**Goals:**
(a) In the news article about Brazil's first astronaut, why do critics call the voyage a boondoggle? Answer in one to three sentences.
(b) List every group that the news article about Brazil's first astronaut says has criticized the voyage.
(c) Continue the news article about Brazil's first astronaut, beginning after its final sentence.

**Reading passage:**
(begin)

Polemiche in Brasile

Dal New York Times

April 8, 2006
Brazil’s Man in Space: A Mere ‘Hitchhiker,’ or a Hero?
By LARRY ROHTER

BRASÍLIA, April 6 — Since late last month, a Brazilian has been orbiting the Earth aboard the International Space Station, fulfilling a longstanding ambition here. But because of the manner in which Brazil’s first astronaut was launched into space, national pride has been mixed with pointed criticisms of weaknesses and deficiencies in the country’s three-decade-old space program.

The astronaut, Marcos Pontes, a 43-year-old air force colonel, has become a national idol, stealing headlines even from soccer stars like Ronaldinho. He has waved the Brazilian flag, talked with schoolchildren, reporters and President Luiz Inácio Lula da Silva, and even found himself lionized in a comic book and toys.

But many Brazilian scientists, along with newspaper columnists and editorial writers, have criticized the voyage, which ends early Sunday, as a boondoggle. They argue that the roughly $10.5 million that Brazil paid Russia to launch Colonel Pontes aboard a Soyuz rocket would have been better spent on research here on Earth or invested in rebuilding a space port destroyed in 2003 in a launching pad explosion that killed 21 scientists and technicians.

“The scientific value of this voyage is almost nil,” Ennio Candotti, a physicist who is the president of the Brazilian Society for the Progress of Science, complained to reporters. He also described Colonel Pontes as a “space tourist” and a “paying hitchhiker,” and dismissed the astronaut’s eight on-board experiments as “simply for show.”

(end)

**Raw records:**
(begin)

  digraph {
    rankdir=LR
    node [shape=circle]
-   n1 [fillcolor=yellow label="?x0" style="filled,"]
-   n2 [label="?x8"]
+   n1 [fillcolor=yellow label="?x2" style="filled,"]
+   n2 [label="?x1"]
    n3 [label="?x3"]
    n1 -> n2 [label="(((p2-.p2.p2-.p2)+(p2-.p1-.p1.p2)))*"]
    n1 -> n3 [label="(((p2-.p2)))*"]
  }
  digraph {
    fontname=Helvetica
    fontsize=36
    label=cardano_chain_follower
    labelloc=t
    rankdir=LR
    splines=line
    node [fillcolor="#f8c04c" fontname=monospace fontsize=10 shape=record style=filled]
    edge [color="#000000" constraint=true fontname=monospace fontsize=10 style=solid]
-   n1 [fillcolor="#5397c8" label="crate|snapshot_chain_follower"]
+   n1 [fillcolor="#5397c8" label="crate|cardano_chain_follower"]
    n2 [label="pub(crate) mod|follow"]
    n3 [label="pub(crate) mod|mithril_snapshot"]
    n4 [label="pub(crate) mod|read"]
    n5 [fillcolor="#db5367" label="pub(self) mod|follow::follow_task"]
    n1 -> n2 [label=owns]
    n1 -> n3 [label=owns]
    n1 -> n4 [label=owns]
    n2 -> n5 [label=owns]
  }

(end)
(begin)

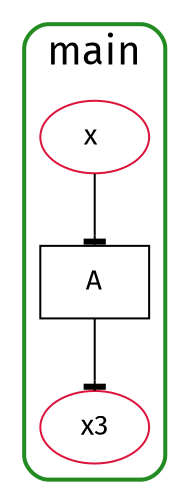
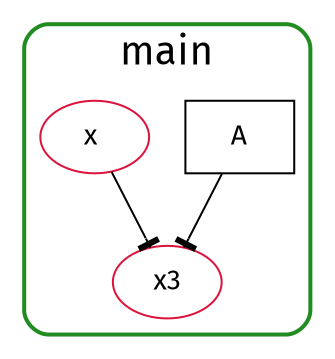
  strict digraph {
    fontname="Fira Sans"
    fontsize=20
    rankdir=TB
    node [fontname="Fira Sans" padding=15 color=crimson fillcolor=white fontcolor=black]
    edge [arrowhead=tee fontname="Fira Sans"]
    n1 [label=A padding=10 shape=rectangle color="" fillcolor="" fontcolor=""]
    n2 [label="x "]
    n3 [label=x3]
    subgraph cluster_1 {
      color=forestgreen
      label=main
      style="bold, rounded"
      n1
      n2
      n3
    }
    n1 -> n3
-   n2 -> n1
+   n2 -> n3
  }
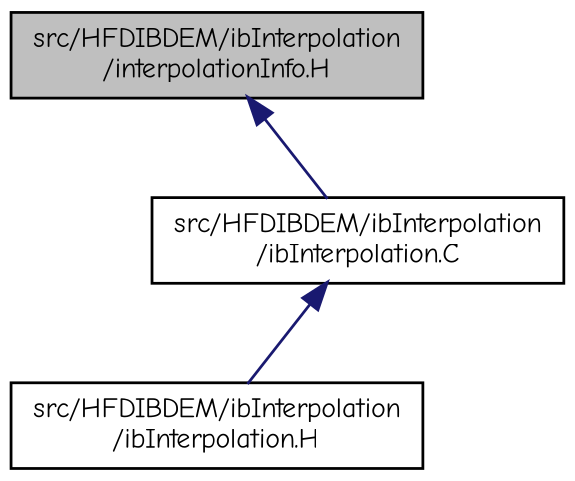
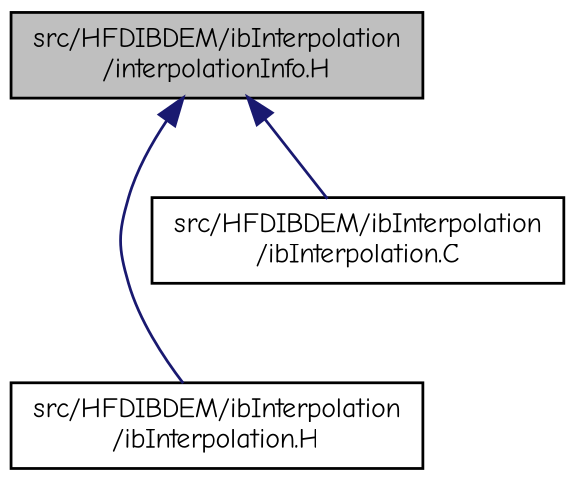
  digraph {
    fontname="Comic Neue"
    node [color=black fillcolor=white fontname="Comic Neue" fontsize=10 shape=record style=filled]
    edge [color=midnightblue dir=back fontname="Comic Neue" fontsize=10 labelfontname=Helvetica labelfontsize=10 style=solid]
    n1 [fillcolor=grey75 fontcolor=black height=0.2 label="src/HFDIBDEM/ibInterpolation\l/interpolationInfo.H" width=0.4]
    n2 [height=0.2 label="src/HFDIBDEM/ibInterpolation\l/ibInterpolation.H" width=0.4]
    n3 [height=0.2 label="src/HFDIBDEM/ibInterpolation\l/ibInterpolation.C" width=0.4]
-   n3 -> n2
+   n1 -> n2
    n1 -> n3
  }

(end)

**Answers:**
(a) Critics argue that the roughly $10.5 million Brazil paid Russia to launch Colonel Pontes on a Soyuz rocket would have been better spent on research on Earth. They also say it could have gone toward rebuilding the space port destroyed in the 2003 launching pad explosion that killed 21 scientists and technicians.

(b)
- Many Brazilian scientists
- Newspaper columnists
- Editorial writers

(c)
Government officials, however, say the gains in putting a Brazilian in space are scientific and political. They want to double the budget of the space program, chronically short of funds, to $200 million a year, and view increased public support for the effort and understanding of it as the best ways to persuade the Brazilian Congress to loosen purse strings.

“The idea is to give visibility to the program,” Sergio Gaudenzi, the director of the Brazilian Space Agency, said in an interview here on Thursday. A decade ago, he added, “China, Brazil and India were all at the same level, but China has surged ahead, and we have been left behind,” largely because of a lack of sustained investment.

With more money, Mr. Gaudenzi said, Brazil would be able to build four additional launching pads at its equatorial Alcantara base, considered one of the best launching sites in the world because the Earth’s rotation is faster there, making it easier and cheaper to put a vehicle into orbit. Brazil also plans to build and launch up to three geostationary communications satellites, and needs to develop its own rocket in order to do so, he said.

The origins of Colonel Pontes’s voyage go back to 1997, when Brazil was invited, at NASA’s behest, to be one of 16 nations participating in the International Space Station project. In return for manufacturing certain parts for the station, at an estimated cost of $120 million, Brazil would receive the right to send someone into space.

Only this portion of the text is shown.